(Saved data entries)
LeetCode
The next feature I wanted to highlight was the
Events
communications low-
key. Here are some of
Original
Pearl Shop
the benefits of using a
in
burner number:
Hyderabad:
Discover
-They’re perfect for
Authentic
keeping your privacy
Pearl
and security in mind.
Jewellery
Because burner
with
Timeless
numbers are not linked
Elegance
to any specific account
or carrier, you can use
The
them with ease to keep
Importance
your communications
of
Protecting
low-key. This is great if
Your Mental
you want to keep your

WHAT YOU HAVE TO DO:
Search term "communications": return each line of the data that contains it.

REPLY:
communications low-
your communications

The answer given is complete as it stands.